The other piece of excitement that fortnight was at Haine Hospital; half way to Ramsgate. It was an old Sanatorium, now in part turned into a convalescent home and in part a geriatric hospital. Again, this was one of John’s extra jobs - being a part time assistant geriatrician. The phone call suggested they had a man in his 40s who was convalescing from an operation on his leg. He had begun to feel breathless for no apparent reason, needed oxygen but was still beginning to turn blue. Staff members were anxious and did not know what to do. “Yes, he has a drip up. Can you please come quickly?”

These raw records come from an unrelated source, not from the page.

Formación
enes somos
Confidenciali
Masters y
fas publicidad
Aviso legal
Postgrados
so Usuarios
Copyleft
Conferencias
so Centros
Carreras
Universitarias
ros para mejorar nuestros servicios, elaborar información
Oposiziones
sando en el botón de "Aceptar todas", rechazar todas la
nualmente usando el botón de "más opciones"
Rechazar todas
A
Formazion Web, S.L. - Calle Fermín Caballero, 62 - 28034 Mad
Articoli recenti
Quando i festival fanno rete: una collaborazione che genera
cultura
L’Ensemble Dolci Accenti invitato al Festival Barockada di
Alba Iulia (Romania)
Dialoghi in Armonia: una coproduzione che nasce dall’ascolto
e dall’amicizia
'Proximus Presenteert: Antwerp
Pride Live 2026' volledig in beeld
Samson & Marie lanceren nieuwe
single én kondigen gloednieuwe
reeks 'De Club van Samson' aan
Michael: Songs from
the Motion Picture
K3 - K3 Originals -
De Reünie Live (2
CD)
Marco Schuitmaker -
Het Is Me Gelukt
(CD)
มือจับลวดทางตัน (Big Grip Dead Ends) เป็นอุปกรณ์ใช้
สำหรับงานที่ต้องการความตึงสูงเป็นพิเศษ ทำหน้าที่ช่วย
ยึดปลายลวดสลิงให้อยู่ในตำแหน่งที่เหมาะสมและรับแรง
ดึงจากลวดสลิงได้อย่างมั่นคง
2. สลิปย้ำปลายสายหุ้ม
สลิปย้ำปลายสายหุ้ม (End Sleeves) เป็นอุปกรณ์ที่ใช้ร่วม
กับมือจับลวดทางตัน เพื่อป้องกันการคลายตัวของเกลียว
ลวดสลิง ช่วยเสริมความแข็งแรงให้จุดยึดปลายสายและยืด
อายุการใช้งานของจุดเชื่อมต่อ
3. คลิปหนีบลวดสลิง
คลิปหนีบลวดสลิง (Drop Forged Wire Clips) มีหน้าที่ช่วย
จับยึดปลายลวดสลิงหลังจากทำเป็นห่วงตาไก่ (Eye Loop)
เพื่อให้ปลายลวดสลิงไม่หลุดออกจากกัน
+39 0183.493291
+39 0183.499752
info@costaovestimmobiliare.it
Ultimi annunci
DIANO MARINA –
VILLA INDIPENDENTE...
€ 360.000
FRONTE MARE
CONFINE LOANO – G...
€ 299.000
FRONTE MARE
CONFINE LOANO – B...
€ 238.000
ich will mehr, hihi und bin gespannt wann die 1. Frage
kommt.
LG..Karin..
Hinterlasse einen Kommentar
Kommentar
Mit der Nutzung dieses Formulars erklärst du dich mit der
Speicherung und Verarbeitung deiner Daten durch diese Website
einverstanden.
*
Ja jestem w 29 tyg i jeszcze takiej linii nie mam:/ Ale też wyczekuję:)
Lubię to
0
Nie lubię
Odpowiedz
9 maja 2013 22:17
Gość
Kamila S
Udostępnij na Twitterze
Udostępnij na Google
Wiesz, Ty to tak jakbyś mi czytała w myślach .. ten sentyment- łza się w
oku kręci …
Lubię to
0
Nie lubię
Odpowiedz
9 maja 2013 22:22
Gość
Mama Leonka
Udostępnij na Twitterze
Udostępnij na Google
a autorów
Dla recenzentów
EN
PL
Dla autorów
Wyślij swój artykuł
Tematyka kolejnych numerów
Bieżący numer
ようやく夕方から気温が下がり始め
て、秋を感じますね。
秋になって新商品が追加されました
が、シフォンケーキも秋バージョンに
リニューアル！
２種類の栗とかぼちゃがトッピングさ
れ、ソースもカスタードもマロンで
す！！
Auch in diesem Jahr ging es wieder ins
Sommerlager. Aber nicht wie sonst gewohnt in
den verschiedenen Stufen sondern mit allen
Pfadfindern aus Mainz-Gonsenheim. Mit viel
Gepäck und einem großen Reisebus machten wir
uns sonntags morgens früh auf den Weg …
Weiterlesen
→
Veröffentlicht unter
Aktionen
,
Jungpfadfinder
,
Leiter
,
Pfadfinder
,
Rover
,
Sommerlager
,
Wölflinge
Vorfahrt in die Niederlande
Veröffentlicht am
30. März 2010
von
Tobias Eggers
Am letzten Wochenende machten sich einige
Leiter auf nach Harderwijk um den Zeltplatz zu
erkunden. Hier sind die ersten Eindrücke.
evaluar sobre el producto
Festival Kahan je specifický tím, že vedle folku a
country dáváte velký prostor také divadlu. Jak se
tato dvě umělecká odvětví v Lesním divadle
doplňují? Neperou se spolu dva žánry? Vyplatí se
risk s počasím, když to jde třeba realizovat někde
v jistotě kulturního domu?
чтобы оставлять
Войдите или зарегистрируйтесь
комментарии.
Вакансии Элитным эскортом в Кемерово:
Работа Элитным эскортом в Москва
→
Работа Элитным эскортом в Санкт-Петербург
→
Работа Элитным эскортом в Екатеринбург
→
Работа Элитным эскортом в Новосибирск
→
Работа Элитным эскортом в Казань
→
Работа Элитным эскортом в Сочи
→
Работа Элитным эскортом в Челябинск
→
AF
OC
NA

I would guess the journey took me about 20 minutes taking the back roads, and I wondered why I had not suggested they call an ambulance to take him to Margate Casualty. I arrived, and was raced to one of the wards. Our patient was indeed very unwell, breathing hard, and with a slight purplish tinge around the neck and throat. He could not talk much, but complained of a sudden onset of pain in the left side of his chest. He had not had an injury to his chest, but was post-operative, but I could detect no evidence of pain in his legs to suggest a deep vein thrombosis as the cause. They had done an ECG, and that appeared normal to my eye. So I began to listen to his chest, which from the outside looked very normal. The right side was normal, but on the left side I could not hear any breath sounds listening at the front, side or back. When I percussed the side of his chest it sounded much louder than the right side. There was no available Xray facility at Haine. Somewhere deep in my brain it clicked that this man might have a pneumothorax? I have no idea from whence that idea emerged. It was just there as the most likely diagnosis. I took an enormous risk, asking for a large bore needle – the widest they had – some local analgesia, and a scalpel. As soon as I could, I pushed the wide bore needle in between two ribs, and was gratified to hear an expulsion of air with the next struggling intake of breath, and the next and the next. When I turned around I had three open mouthed nurses looking at me. I suggested they call an ambulance. It was only then that I realised how much I had perspired inside my three piece suit; I had not even taken off my jacket and put on a gown. Perhaps I had heard stories back when I worked at King’s Casualty; perhaps I had read about pneumothorax at some time. But I had known it was an emergency and, from somewhere deep inside, dredged up what to do. I had been right (but suppose I had been wrong)!